| Summary | National Percentile | Rank vs Metro |
|---|---|---|
| Housing | 35th | Poor |
| Demographics | 23rd | Poor |
| Amenities | 75th | Best |
Multifamily Valuation
| Property Details | |
|---|---|
| Address | 4314 Dresden St, Columbus, OH, 43224, US |
| Region / Metro | Columbus |
| Year of Construction | 1973 |
| Units | 29 |
| Transaction Date | 2007-07-20 |
| Transaction Price | $3,100,000 |
| Buyer | RITHY OHIO LLC |
| Seller | NORTHLAND LLC |
4314 Dresden St Columbus 29-Unit Multifamily
Renter concentration in the surrounding neighborhood is elevated, supporting a deeper tenant base and potential leasing stability, according to WDSuite s CRE market data.
Positioned in Columbus inner suburbs, the property benefits from day-to-day convenience drivers: neighborhood data show strong grocery and pharmacy access, and restaurant density is competitive among Columbus neighborhoods. By contrast, cafe options and parks are limited locally, so lifestyle appeal hinges more on essential retail than on green space or coffeehouse clusters.
Neighborhood-level occupancy trends run softer than the metro median, which places a premium on hands-on leasing and renewal management. However, the share of housing units that are renter-occupied is high for the area, indicating a sizable renter pool that can support demand for multifamily units.

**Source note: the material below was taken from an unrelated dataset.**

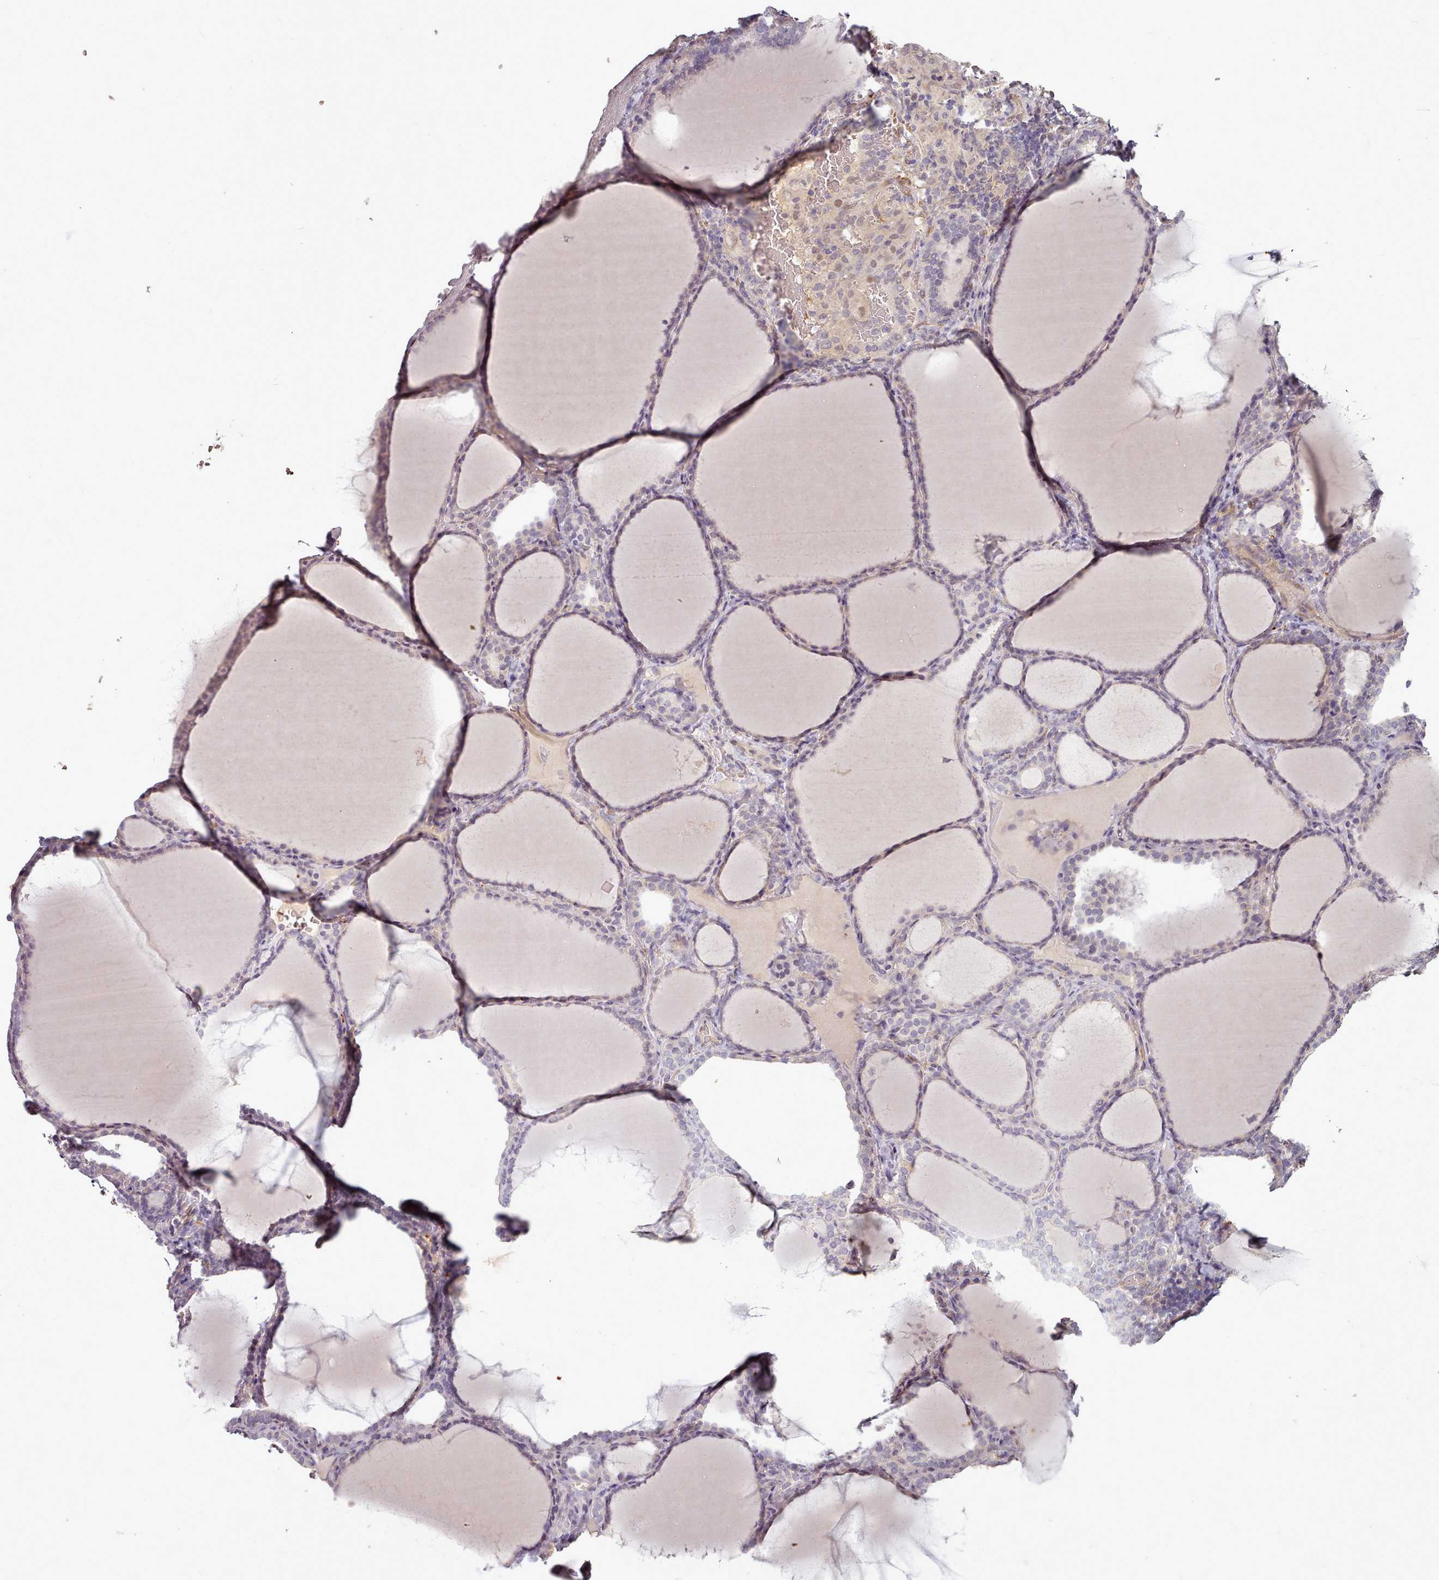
{"staining": {"intensity": "weak", "quantity": "<25%", "location": "cytoplasmic/membranous,nuclear"}, "tissue": "thyroid gland", "cell_type": "Glandular cells", "image_type": "normal", "snomed": [{"axis": "morphology", "description": "Normal tissue, NOS"}, {"axis": "topography", "description": "Thyroid gland"}], "caption": "Photomicrograph shows no significant protein staining in glandular cells of normal thyroid gland.", "gene": "C1QTNF5", "patient": {"sex": "female", "age": 39}}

Within a 3-mile radius, demographics indicate modest population growth to date and a projected increase in households over the next five years. This points to a larger tenant base and potential renter pool expansion even as average household size edges lower, which can sustain unit absorption and support occupancy over time.
Ownership costs in the immediate area are relatively accessible compared with higher-cost metros. For investors, this can introduce some competition from entry-level ownership, but neighborhood rent-to-income levels suggest manageable affordability pressure that may aid lease retention when pricing is calibrated to local incomes.

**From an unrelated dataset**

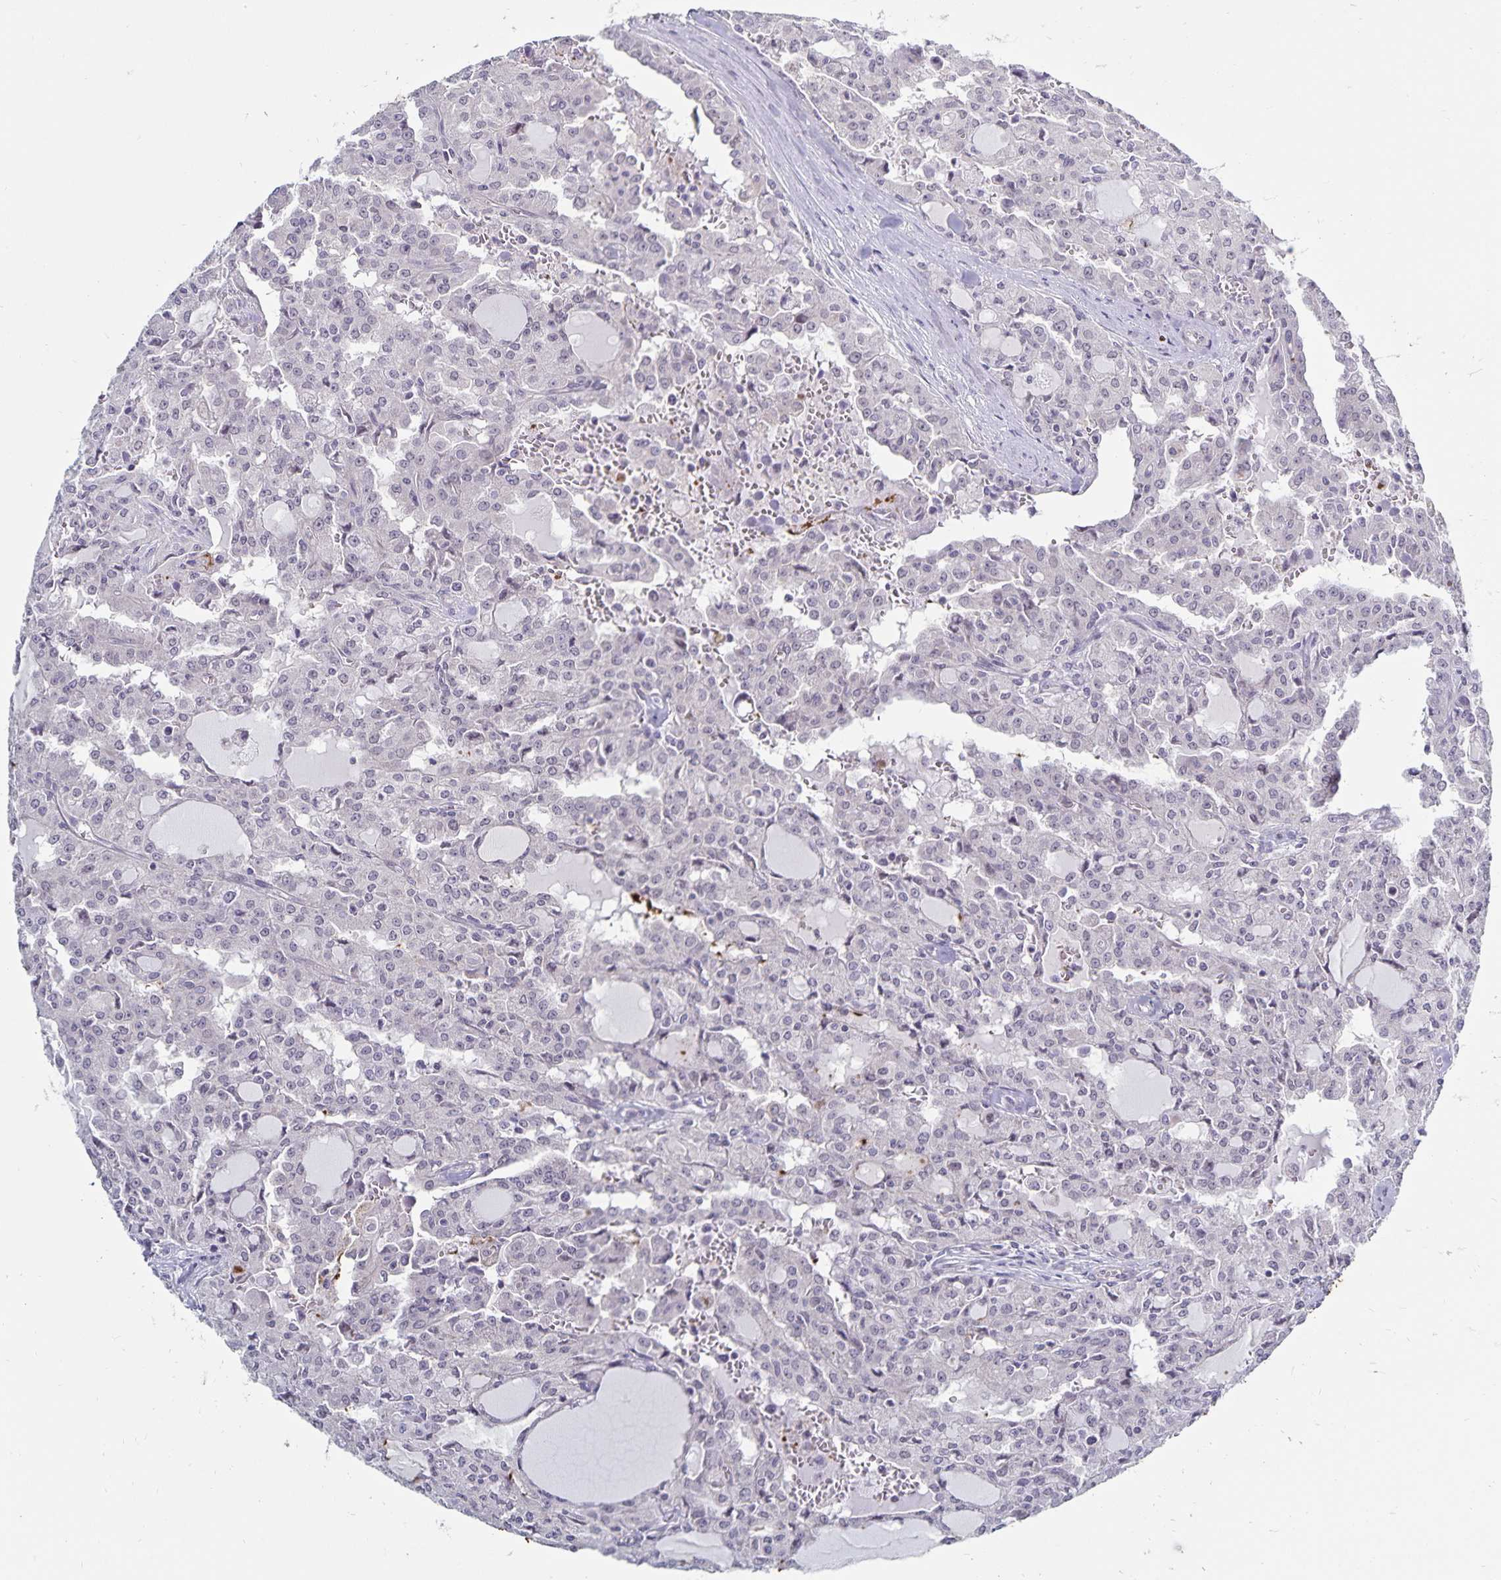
{"staining": {"intensity": "negative", "quantity": "none", "location": "none"}, "tissue": "head and neck cancer", "cell_type": "Tumor cells", "image_type": "cancer", "snomed": [{"axis": "morphology", "description": "Adenocarcinoma, NOS"}, {"axis": "topography", "description": "Head-Neck"}], "caption": "An image of human head and neck cancer (adenocarcinoma) is negative for staining in tumor cells.", "gene": "CDKN2B", "patient": {"sex": "male", "age": 64}}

Local safety metrics rank below the metro average (crime rank in the lower half among 580 Columbus neighborhoods) and trend weaker than many neighborhoods nationwide. For investor underwriting, this typically warrants conservative assumptions around security, lighting, and community engagement to support resident retention.

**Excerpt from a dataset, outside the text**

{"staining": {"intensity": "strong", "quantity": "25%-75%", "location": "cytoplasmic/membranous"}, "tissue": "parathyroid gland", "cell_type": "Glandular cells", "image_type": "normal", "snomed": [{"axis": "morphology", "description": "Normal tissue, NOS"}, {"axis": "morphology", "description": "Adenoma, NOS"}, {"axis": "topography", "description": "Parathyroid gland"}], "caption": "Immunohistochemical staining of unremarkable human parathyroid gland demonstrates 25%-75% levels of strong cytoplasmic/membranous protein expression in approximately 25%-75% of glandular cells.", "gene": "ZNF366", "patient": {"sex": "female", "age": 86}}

Recent trends are mixed: estimated property crime shows a meaningful year-over-year improvement, while violent crime measures remain elevated versus national benchmarks. A prudent plan includes monitoring neighborhood trends and coordinating with onsite practices to mitigate risk over the hold period.
Nearby employers span distribution, consumer brands, insurance, and utilities, supporting a diverse employment base and commute convenience that can help stabilize renter demand at the property. The list below reflects key employers within a short drive.
- Wesco Distribution distribution (3.8 miles)
- L Brands retail/apparel (3.8 miles) HQ
- Dr Pepper Snapple Group beverages (5.3 miles)
- Nationwide insurance (6.3 miles) HQ
- American Electric Power electric utility (6.5 miles) HQ
4314 Dresden St offers workforce-oriented exposure in Columbus inner-suburban fabric where essential retail access is strong and the share of renter-occupied housing supports a deep tenant base. While neighborhood occupancy has been softer, within a 3-mile radius the outlook points to an increase in households, which can expand the renter pool and help stabilize leasing with effective management and renewals.
Ownership remains relatively accessible locally, so pricing discipline is important to limit competition with entry-level ownership. Even so, rent-to-income levels indicate manageable affordability pressure, and, based on commercial real estate analysis from WDSuite, the area s amenity mix and proximity to major employers underpin steady demand for well-run multifamily assets.
- High renter concentration supports depth of tenant base and renewal potential.
- Strong access to essentials (groceries, pharmacies, restaurants) aids day-to-day livability and retention.
- 3-mile household growth outlook points to renter pool expansion and occupancy support.
- Proximity to diversified employers supports leasing velocity across economic cycles.
- Risks: submarket safety ranks below metro average and occupancy trends are softer; plan for active management and security investments.